Please Note this question remains opened, as the suggested "answer" still gives same output since it doesn't explain why JS isn't running on that page or why selenium can't extract it
I'm trying to read page source of: http://147.235.97.36/ (Hp printer) which is rendered by JS.
So I wrote:
driver.get(url)
wait_for_page(driver)
source = driver.page_source
print(source)
but in the printed source I see:
<p>JavaScript is required to access this website.</p>
<p>Please enable JavaScript or use a browser that supports JavaScript.</p>
and some of the content isn't there, so I changed my code to:
driver.get(url)
wait_for_page(driver)
source = driver.execute_script("return document.getElementsByTagName('html')[0].innerHTML")
print(source)
Still same output, can you help me understand what's the problem here?
Here is my init_driver
function:
def init_driver():
# --Initialize Driver--#
chrome_options = Options()
chrome_options.add_argument("--headless") # Run in Background
chrome_options.add_argument('--disable-gpu') if os.name == 'nt' else None # Windows workaround
prefs = {"profile.default_content_settings.images": 2,
"profile.managed_default_content_settings.images": 2} # Disable Loading of Images
chrome_options.add_experimental_option("prefs", prefs)

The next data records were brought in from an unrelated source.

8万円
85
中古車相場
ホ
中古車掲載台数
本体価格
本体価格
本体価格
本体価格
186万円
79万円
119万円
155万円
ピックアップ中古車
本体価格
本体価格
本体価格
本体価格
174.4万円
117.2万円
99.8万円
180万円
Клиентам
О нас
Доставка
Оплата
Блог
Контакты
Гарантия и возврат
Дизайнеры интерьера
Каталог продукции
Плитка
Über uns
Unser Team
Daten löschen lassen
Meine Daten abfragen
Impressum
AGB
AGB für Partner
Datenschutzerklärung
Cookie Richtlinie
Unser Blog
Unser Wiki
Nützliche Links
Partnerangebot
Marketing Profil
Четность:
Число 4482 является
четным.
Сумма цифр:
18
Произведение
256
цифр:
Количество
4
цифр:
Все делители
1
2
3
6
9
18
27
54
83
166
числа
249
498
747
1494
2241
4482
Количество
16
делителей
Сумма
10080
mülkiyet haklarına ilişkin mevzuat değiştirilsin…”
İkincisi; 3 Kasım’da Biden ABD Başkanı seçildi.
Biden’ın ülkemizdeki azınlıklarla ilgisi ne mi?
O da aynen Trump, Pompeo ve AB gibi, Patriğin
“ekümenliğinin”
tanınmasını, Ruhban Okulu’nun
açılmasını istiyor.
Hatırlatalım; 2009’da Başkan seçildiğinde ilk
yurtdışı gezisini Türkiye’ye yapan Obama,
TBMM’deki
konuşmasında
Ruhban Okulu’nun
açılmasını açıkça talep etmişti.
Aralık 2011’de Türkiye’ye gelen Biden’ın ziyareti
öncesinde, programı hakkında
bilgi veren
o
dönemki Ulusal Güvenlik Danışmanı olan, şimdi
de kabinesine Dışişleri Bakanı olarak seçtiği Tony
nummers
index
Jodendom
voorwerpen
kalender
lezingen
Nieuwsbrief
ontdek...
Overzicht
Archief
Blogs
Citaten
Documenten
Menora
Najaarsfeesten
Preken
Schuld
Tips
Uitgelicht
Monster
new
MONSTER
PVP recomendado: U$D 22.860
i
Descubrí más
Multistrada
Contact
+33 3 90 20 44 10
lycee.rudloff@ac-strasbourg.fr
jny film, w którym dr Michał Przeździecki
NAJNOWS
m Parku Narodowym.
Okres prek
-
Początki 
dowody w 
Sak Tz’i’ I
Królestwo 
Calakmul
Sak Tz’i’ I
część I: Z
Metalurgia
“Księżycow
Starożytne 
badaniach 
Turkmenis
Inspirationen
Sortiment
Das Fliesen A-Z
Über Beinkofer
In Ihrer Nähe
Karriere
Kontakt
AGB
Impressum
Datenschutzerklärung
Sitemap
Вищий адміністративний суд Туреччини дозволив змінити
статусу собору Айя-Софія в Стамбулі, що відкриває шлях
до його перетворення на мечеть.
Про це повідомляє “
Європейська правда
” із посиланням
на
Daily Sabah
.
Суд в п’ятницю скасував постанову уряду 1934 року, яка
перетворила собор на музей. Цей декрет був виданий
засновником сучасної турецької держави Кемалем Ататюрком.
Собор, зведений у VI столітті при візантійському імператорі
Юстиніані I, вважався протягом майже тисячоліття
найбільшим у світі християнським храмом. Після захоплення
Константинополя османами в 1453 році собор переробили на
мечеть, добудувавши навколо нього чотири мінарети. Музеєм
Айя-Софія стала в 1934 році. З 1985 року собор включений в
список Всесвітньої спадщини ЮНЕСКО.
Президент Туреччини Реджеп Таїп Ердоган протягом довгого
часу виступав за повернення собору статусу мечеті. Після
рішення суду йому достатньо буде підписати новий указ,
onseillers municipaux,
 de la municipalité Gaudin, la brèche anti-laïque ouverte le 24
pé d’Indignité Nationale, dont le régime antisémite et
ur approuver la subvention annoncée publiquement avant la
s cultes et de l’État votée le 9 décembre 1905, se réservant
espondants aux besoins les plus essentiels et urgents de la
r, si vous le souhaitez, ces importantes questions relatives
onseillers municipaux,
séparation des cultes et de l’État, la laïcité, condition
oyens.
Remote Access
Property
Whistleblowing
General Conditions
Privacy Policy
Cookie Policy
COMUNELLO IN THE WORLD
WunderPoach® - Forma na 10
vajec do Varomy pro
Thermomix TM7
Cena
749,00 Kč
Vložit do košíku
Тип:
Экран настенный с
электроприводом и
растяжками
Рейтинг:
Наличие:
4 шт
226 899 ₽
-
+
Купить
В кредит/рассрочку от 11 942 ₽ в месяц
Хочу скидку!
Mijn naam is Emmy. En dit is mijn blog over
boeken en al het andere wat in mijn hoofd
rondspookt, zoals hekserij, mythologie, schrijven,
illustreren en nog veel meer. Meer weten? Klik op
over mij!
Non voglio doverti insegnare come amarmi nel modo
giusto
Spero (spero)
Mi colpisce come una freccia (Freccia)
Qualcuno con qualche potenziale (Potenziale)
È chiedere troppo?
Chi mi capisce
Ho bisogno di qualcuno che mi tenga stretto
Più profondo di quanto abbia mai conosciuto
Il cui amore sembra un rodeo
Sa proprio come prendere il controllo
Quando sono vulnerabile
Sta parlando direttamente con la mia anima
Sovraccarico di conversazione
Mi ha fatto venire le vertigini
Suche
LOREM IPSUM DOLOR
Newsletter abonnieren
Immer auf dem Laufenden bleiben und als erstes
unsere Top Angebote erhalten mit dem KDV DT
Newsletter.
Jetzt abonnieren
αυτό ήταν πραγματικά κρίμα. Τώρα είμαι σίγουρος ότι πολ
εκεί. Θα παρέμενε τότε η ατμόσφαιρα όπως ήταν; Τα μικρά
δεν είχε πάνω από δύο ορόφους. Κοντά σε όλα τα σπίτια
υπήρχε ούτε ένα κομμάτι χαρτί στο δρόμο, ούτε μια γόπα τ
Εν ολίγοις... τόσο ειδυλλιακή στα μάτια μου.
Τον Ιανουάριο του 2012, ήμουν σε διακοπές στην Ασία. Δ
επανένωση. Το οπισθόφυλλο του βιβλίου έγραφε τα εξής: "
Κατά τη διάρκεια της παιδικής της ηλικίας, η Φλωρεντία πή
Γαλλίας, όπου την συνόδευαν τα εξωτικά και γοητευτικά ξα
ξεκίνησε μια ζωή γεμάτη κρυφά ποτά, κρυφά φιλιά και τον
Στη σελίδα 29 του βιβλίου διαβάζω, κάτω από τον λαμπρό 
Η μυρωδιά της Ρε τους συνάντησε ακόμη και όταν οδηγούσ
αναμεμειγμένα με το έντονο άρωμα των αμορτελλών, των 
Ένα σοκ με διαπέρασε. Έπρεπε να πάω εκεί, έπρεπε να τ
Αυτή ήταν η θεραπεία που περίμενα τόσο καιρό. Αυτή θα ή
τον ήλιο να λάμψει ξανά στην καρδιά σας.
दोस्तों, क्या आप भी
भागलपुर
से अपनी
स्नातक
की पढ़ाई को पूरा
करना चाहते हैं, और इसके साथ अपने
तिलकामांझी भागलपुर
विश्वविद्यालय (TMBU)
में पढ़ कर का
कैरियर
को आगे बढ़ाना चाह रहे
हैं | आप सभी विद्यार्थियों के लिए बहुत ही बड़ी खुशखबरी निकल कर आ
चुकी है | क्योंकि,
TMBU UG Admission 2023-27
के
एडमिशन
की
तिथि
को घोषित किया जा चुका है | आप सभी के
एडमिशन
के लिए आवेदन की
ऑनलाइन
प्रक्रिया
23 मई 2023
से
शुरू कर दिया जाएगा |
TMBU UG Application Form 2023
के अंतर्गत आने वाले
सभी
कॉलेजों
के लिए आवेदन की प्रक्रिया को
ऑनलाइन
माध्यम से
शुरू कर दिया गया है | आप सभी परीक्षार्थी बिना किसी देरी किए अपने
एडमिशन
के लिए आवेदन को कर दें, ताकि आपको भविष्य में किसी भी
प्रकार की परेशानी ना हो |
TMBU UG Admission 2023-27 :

chrome_options.add_argument('--ignore-ssl-errors=yes')
chrome_options.add_argument('--ignore-certificate-errors')
chrome_options.add_argument("--window-size=1920,1080") # Standard Window Size
chrome_options.add_argument("--pageLoadStrategy=normal")
driver = None
try:
driver = webdriver.Chrome(options=chrome_options, service=Service('./chromedriver'))
driver.set_page_load_timeout(REQUEST_TIMEOUT)
except Exception as e:
log_warning(str(e))
return driver